Texte >>
───

Une colombe, un corbeau et les BRICS en soutane – Le pontificat du pape François

Le pape François en Argentine en 2015. Photo : Casa Rosada, Présidence de la Nation argentine, source : Wikipedia, domaine public, CC BY-SA 2.0

Berlin, Allemagne (Weltexpress). La fin d’un mandat dans l’une des plus anciennes et des plus grandes organisations humaines est nécessairement un événement. Mais quel est le bilan du pape François ? Pour y répondre, il faut porter un regard plus large sur le monde.

Ce qui reste le plus profondément gravé dans les mémoires est souvent le fruit du hasard et résulte davantage d’une interprétation spontanée que d’une analyse froide. Pour moi, en ce qui concerne le pape François, aujourd’hui décédé, c’est un moment unique en janvier 2014, quelques semaines avant le coup d’État du Maïdan en Ukraine : deux colombes blanches lâchées par une fenêtre du Vatican en signe de paix, immédiatement attaquées par un corbeau et une mouette.

Pourtant, la perception symbolique persiste. Le sentiment étrange demeure, même après vérification, lorsqu’il s’avère qu’il n’existe aucune vidéo continue montrant la libération et l’attaque dans leur intégralité, mais seulement le moment de la libération, puis des photographies de l’attaque. Toute cette histoire pourrait donc être un faux, et son symbolisme est également compromis par le fait que l’année précédente, lorsque le pape Benoît XVI avait libéré des pigeons à la même occasion, lors d’une marche traditionnelle pour la paix organisée par des jeunes Italiens, une mouette avait attaqué les oiseaux.

L’apparition de telles images est étroitement liée au mélange de rationalité et d’irrationalité qui caractérise la fonction papale. On oublie souvent qu’il a un côté profondément rationnel : la tâche la plus importante de tout titulaire de cette fonction est de maintenir en vie et, si possible, de renforcer l’organisation qu’il dirige. Il est en quelque sorte le PDG de la société catholique, qui est d’ailleurs le modèle juridique des personnes morales et, comme toute grande organisation humaine, le théâtre de luttes internes acharnées.

François, de son vrai nom Jorge Mario Bergoglio, né le 17 décembre 1936 à Buenos Aires, fils d’un immigrant italien qui avait fui le fascisme, était le premier pape non européen depuis le Syrien Grégoire III (731-741). Ce fait met en évidence le premier problème auquel il a été confronté : il y a beaucoup plus de catholiques en dehors de l’Occident qu’en Occident. Sur les 1,39 milliard de membres que compte l’Église catholique dans le monde, 285,6 millions vivaient en Europe, 74,3 millions aux États-Unis et 10,8 millions au Canada en 2023. Au total, cela représente 370 millions de personnes, soit moins de 27 % des croyants dans le monde. Et le nombre d’adeptes en Occident est en baisse.

───

À faire >>
1. Traduisez en anglais la phrase suivante de l'article sur le pontificat du pape François : « Et le nombre d'adeptes en Occident est en baisse. »
2. Dans le listing, mettez sous forme de tableau Markdown à deux colonnes, « N° » et « Ligne », tout ce qui va de la ligne contenant « Analyze this satellite » jusqu'à celle contenant « building: (156, 455) », ces deux lignes comprises.

Données fournies >>
───

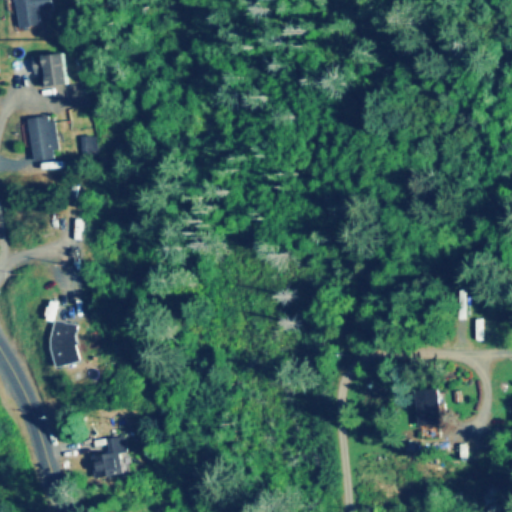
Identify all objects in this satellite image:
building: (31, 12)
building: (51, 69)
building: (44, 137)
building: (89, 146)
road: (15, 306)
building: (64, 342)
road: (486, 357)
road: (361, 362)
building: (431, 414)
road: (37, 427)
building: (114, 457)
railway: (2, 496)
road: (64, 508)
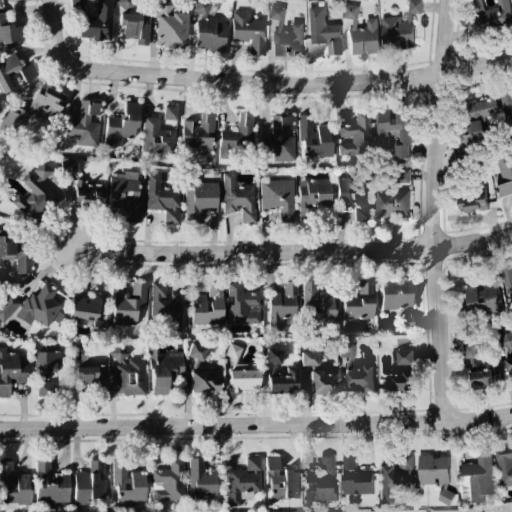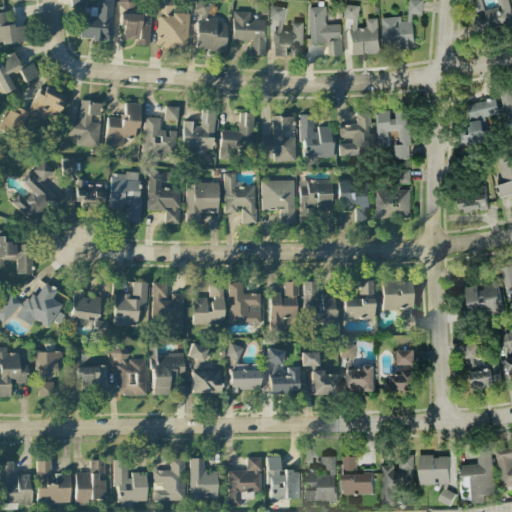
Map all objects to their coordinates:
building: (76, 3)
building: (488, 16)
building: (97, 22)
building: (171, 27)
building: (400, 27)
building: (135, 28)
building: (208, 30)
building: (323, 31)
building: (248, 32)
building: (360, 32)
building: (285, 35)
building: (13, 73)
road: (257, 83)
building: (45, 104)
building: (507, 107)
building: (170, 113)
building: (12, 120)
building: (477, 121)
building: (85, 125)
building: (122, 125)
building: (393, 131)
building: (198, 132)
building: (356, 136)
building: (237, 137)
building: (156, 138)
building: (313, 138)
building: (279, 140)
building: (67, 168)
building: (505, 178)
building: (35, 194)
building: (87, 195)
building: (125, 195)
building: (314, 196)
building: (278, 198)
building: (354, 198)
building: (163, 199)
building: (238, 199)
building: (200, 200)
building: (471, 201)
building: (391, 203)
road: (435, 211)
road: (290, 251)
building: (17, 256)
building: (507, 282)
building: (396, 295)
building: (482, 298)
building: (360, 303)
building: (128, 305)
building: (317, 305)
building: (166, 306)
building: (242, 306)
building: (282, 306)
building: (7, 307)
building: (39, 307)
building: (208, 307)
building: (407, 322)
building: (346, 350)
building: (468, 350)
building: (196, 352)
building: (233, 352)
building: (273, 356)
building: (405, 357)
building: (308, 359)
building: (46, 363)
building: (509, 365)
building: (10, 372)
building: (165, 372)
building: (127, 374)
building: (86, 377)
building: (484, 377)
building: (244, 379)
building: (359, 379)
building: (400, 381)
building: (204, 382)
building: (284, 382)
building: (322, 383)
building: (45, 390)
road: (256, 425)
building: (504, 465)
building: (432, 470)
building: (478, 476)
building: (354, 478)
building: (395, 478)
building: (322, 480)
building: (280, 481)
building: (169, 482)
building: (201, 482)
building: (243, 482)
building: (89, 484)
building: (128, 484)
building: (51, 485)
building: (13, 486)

───

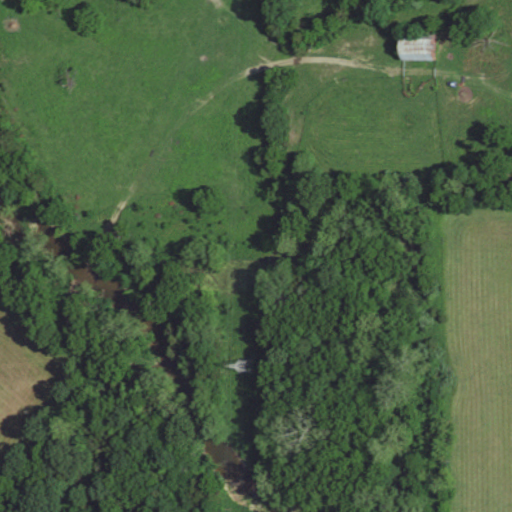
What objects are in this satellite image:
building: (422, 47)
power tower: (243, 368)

───

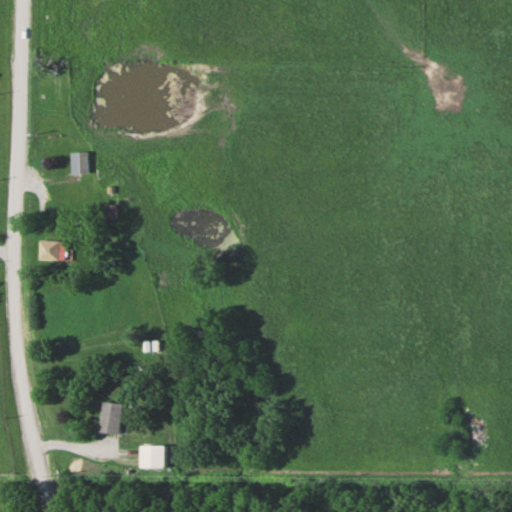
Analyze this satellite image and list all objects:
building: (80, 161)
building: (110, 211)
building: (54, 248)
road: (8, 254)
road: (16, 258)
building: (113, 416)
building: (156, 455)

───

Réponses >>
1. And the number of followers in the West is declining.

2.
| N° | Ligne |
|---|---|
| 1 | Analyze this satellite image and list all objects: |
| 2 | building: (80, 161) |
| 3 | building: (110, 211) |
| 4 | building: (54, 248) |
| 5 | road: (8, 254) |
| 6 | road: (16, 258) |
| 7 | building: (113, 416) |
| 8 | building: (156, 455) |